Jean-Luc Mélenchon: +9 milliards d’euros de recettes
Le candidat de la France Insoumise propose de créer un héritage maximum pour les plus grandes fortunes, avec un plafonnement à 12 millions d’euros. Au-delà, les sommes seraient fiscalisées à 100%.
La mesure du candidat de la France Insoumise consisterait, à minima, à relever ou créer une nouvelle tranche marginale d’imposition des successions dont le taux serait de 100 % au-delà de 12 millions d’euros de patrimoine net taxable.
“Il existe un risque très important d’inconstitutionnalité d’une telle mesure, qui créerait un impôt confiscatoire”, estime l’Institut.

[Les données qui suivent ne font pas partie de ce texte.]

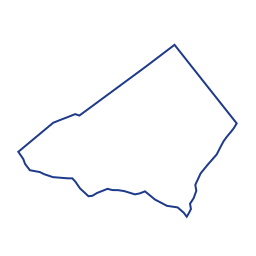 the district of Timbaúba dos Batistas, Rio Grande do Norte, Brazil, rotated 93°
{"feature_id": "56859067B13745413884516", "entity_name": "Timbaúba dos Batistas", "entity_type": "district", "adm_level": 2, "iso_a3": "BRA", "parent_name": "Brazil", "parent_adm1": "Rio Grande do Norte", "projection": "mercator", "projection_center": [-37.223, -6.487], "detail": "fine", "context": "isolated", "style": "outline", "palette": "blue", "viewbox_px": 256, "rotation_deg": 93, "n_neighbors": 0, "source": "geoboundaries", "source_scale": "gbopen_adm2", "svg_char_len": 739}
<svg xmlns="http://www.w3.org/2000/svg" viewBox="0 0 256 256"><g transform="rotate(93 128 128)"><path d="M213.5,64.7L209.7,62.7L205.6,60.9L200.4,62.1L194.7,58.8L187.2,56.5L181.2,57.8L169.5,53.1L160.5,46.5L149.7,38.0L140.9,34.1L136.1,31.8L131.8,29.0L125.6,24.4L122.4,22.2L117.7,19.7L81.3,51.8L42.5,85.9L66.0,113.7L118.1,177.2L116.9,181.5L120.6,189.5L122.6,194.1L126.7,203.0L157.5,236.3L164.4,231.0L169.3,228.9L175.3,223.8L176.6,213.8L178.5,209.3L181.0,200.4L181.4,186.0L181.2,181.0L184.3,177.8L190.8,172.8L198.2,163.9L197.6,160.1L194.5,155.5L189.8,145.2L190.8,140.5L190.6,134.3L191.2,128.5L193.9,117.6L192.7,112.9L190.4,107.7L198.0,97.4L203.7,85.0L204.7,74.3L209.7,67.9L213.5,64.7Z" fill="none" stroke="#1e3a8a" stroke-width="2"/></g></svg>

Si elle était mise en œuvre, la mesure générerait, selon l’estimation médiane, un surcroît de recettes de l’ordre de 9 milliards d’euros.
Valérie Pécresse: 4,5 milliards d’euros de manque à gagner
Valérie Pécresse propose de défiscaliser les donations familiales jusqu’à 100.000 euros tous les six ans (contre tous les 15 ans aujourd’hui) et de relever l’abattement sur les droits de succession à 200.000 euros sur les enfants et 100.000 euros pour les frères, sœurs, neveux et nièces.

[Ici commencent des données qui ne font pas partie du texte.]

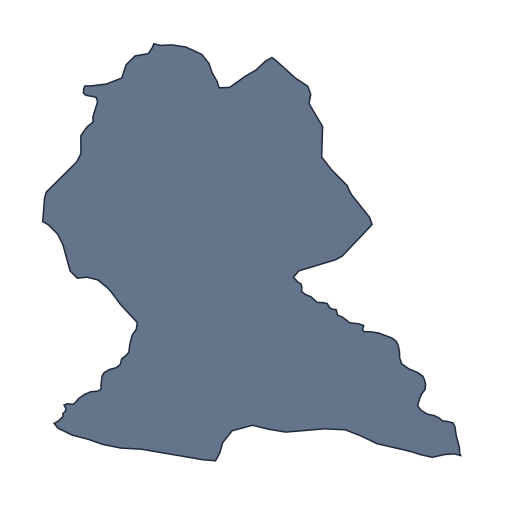 Gourma, Equal Earth projection, rotated 93°
{"feature_id": "BFA-2184", "entity_name": "Gourma", "entity_type": "Province", "adm_level": 1, "iso_a3": "BFA", "parent_name": "Burkina Faso", "parent_adm1": "", "projection": "equal_earth", "projection_center": [0.734, 12.217], "detail": "fine", "context": "isolated", "style": "filled", "palette": "slate", "viewbox_px": 512, "rotation_deg": 93, "n_neighbors": 0, "source": "natural_earth", "source_scale": "10m", "svg_char_len": 2118}
<svg xmlns="http://www.w3.org/2000/svg" viewBox="0 0 512 512"><g transform="rotate(93 256 256)"><path d="M49.4,369.2L50.7,362.5L49.6,351.1L50.9,337.2L57.5,320.7L66.1,313.1L75.5,309.3L83.8,303.9L89.9,301.7L89.1,291.3L76.8,275.8L70.3,265.8L61.0,256.8L56.9,250.5L59.6,246.5L76.1,226.2L83.9,213.1L91.8,209.8L101.1,211.0L123.2,196.3L153.7,195.6L165.8,185.2L181.2,168.3L184.1,167.2L189.9,163.7L211.7,144.4L218.5,141.7L251.6,169.9L255.5,176.2L268.6,212.4L275.2,217.5L279.7,213.0L281.6,209.6L284.8,208.5L288.8,208.7L291.7,205.1L293.9,198.8L297.0,195.3L299.1,192.5L299.0,187.4L299.7,182.5L303.4,180.0L305.2,177.1L305.2,173.2L310.7,171.5L312.6,166.3L317.8,158.9L318.3,149.9L319.8,144.8L321.6,145.1L323.8,145.8L325.9,144.2L325.7,137.4L326.4,129.8L330.8,115.9L333.5,111.8L337.8,109.3L344.2,107.7L350.3,107.2L356.0,104.9L360.6,97.7L363.8,88.8L367.4,83.0L371.0,81.2L375.3,79.9L380.4,80.2L385.1,83.3L389.2,84.9L390.9,85.2L393.1,86.0L397.3,86.7L401.5,83.0L404.9,76.7L406.1,69.5L408.3,64.5L410.9,61.0L411.4,55.2L412.4,50.4L416.0,48.4L425.0,46.6L436.8,42.8L442.6,42.2L444.5,41.2L443.2,48.1L444.5,57.7L447.8,69.3L445.7,81.8L443.3,90.4L437.1,125.4L430.6,140.7L424.9,157.7L425.0,178.5L430.3,217.1L428.4,234.1L425.2,250.7L431.8,270.7L444.2,279.5L454.5,281.8L462.6,285.7L462.3,297.7L454.9,360.8L454.9,380.8L452.1,399.5L447.9,413.7L444.5,430.1L438.3,444.8L433.7,448.8L430.9,444.5L426.4,440.3L423.3,440.6L421.2,438.4L418.3,437.8L414.9,439.9L413.5,436.9L413.6,430.7L411.4,428.4L407.5,425.6L403.2,419.9L400.2,414.0L399.3,407.3L397.3,403.7L393.4,404.1L383.8,403.4L380.3,401.5L376.9,396.2L375.0,390.1L371.7,386.0L365.9,384.8L362.1,380.7L358.9,378.0L350.9,377.4L341.4,375.5L335.4,371.7L328.7,371.1L311.5,388.8L298.9,399.2L295.3,403.0L288.2,412.6L286.0,423.6L287.5,433.4L280.7,440.8L254.5,449.5L244.5,455.3L235.9,464.8L232.8,470.8L209.3,470.2L203.1,468.8L171.5,440.0L163.0,436.2L145.1,437.2L135.9,431.5L130.7,425.7L125.8,426.2L110.2,422.3L105.8,424.1L104.4,434.3L102.1,437.0L97.7,436.7L95.2,435.9L94.8,430.0L92.2,414.7L85.3,399.4L71.8,395.7L62.5,387.2L59.5,374.1L53.4,370.5L49.4,369.2Z" fill="#64748b" stroke="#1e293b" stroke-width="1.5"/></g></svg>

Valérie Pécresse souhaite porter le rappel fiscal à six ans, sans changer le plafond de franchise de droits. Le coût d’une réduction de neuf ans du délai de rappel – passant de 15 ans à six ans- est estimé à 1,72 milliard d’euros par l’Institut Montaigne (calcul hors retours fiscaux).
Un chiffrage contesté par l’équipe de campagne de Valérie Pécresse qui estime que cette mesure provoquera un surcroît de donations, et sera neutre pour les finances publiques, notamment du fait du retour fiscal entraîné par la transmission accélérée du patrimoine et une propension à consommer plus élevée chez les ménages plus jeunes.
La candidate des Républicains souhaite également augmenter très fortement les abattements existants, en les relevant à 200 000 euros pour les enfants et à 100 000 euros pour les frères, sœurs, neveux et nièces.
En se fondant sur l’étude d’impact de la dernière modification de l’abattement en ligne directe, en 2012, le coût de la mesure peut être estimé à 2,8 milliards d’euros au total d’après l’Institut Montaigne.
Eric Zemmour: 7,75 milliards d’euros de manque à gagner
Eric Zemmour propose d’exonérer de droits les successions de parents et grand-parents à enfant jusqu’à 200.000 euros et d’exonérer de droits de donation et de succession les transmissions d’entreprises familiales entre générations.
La première mesure proposée par Eric Zemmour combine un doublement de l’abattement actuel pour les donations des parents, une multiplication par plus de cinq de l’abattement des grands-parents et une réduction d’un tiers du délai de rappel fiscal entre deux donations bénéficiant de ces abattements.
“L’ampleur de ces modifications est potentiellement très importante, si elle est utilisée pleinement par les contribuables”, estime l’Institut Montaigne.
L’estimation médiane du coût de la mesure par l’Institut Montaigne est de 2,75 milliards d’euros.
L’autre mesure du candidat, consistant à exonérer de droits de donation et de succession les transmissions d’entreprises familiales entre générations, dont le coût est estimé à plus de 5 milliards d’euros par an par l’Institut Montaigne (contre 1,35 milliard d’euros d’après l’équipe du candidat), aurait pour objectif de renforcer les effets du dispositif actuel d’abattement en matière de droits de succession sur les actions de sociétés, à hauteur de 75 % en cas de transmission familiale, connu sous le nom de “pacte Dutreil” (2003) et d’exonérer les successions intrafamiliales qui ne bénéficient pas aujourd’hui des dispositions du pacte Dutreil.
Enfin, s’il n’a pas candidat à sa réelection, Emmanuel Macron fera probablement des propositions en la matière. Le chef de l’Etat n’a pas donné de mesures concrètes mais a précisé en janvier dans une interview au Parisien qu’il était favorable à un allègement de la fiscalité sur les successions.
“Je ne fais pas partie de ceux qui pensent qu’il faut augmenter les droits de succession à tout-va, au contraire, assure-t-il dans l’entretien. Nous sommes une nation de paysans dans notre psychologie collective ce qui est une force. Donc, je pense qu’il y a des choses à améliorer. Il faut plutôt accompagner les gens pour les aider à transmettre les patrimoines modestes.”